The other stand-out element here is its Co-Op gameplay. The Dark Souls franchise of course had Co-Op gameplay as well but it made it almost as difficult to play a quick game with friends as it did to take down any of its myriad of over-whelming bosses. Remnant is a game that wears its co-op capabilities proudly on its chest and is all the better for it. The joy of finally overcoming one of its dungeon-dwelling bosses through sheer force of will and crafted strategy with a couple of friends is a tough feeling to match. The elation of conquering a boss in the Soulsborne franchise is a hard sensation to replicate, and equally tough to explain, so having a couple of friends to share that feeling truly is the best gift the game gives us.
The boss fights are where the game truly delivers as well. The dungeons crawling with basic enemies can be good fun but are usually just a distraction until you work your way to the big fight you’re looking forward to. There are some brutal difficulty spikes at times in the game but the feeling of satisfaction when you get past these belligerent behemoths is only enhanced by these spikes. Each boss requires tactics and teamwork to take down and they do a great job of making even the most gifted of players feel like they’ve truly earned their victory.
That all being said, the mechanics of the game do not quite match up to Dark Souls‘ famed combat system. Do not get me wrong, they are extremely solid and satisfying to use but just at times can feel frustratingly clunky in the midst of an intense battle. In a game that punishes your inability to react to situations, you can often find yourself victim to a cheap death.

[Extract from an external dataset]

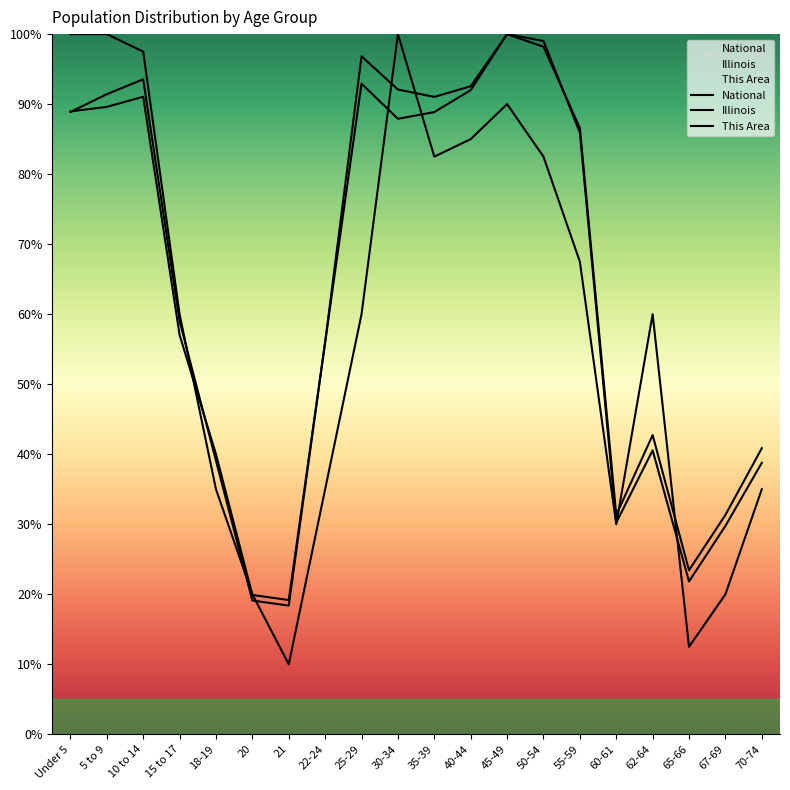

What is the sum of all National values?

1277.9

This could be due to the occasionally awkward switching between ranged and melee attacks or simply being caught out by enemies that seem impossibly quicker than your character does.
The game world in Remnant is also randomly generated, which adds much to the replayability of the game, but admittedly can occasionally leave dungeons and encounter areas feeling stagnant and similar due to a lack of focused attention to the environment on the developers part. However, it must be said that this is not the overarching feel or aesthetic to the game, as it does well in these areas the majority of the time. With interesting and varied boss battles to boot, it can occasionally fall into this particular hole which can take away from the immersion of the game.
Graphics and Audio – Striking Visuals and Visceral Strikes
Despite the intermittently interchangeable backdrops the player can occasionally find themselves in, overall it has to be said that Remnant is a fantastic looking game. The dystopian world is realized with a haunting beauty throughout as all manner of flora and fauna twists its way through the cracked streets of an ever crumbling Earth. The game does not lack for graphic prowess or jaw-dropping visuals and, some long loading screens aside, runs extremely well on the PS4, allowing players to truly immerse themselves in the world and enjoy the spectacle that the developers have created.
The audio in the game also deserves praise because it serves its purpose extremely well. The crunching battle sounds add a weight and power to the combat that is extremely satisfying and the soundtrack is understated, haunting and fits perfectly into the games carefully crafted aesthetic. The game audio as a whole adds a lot to the experience and does an excellent job of immersing the player in the world and makes them feel as if they are swinging every blade and pulling every trigger.
Remnant: From the Ashes was reviewed on Playstation 4.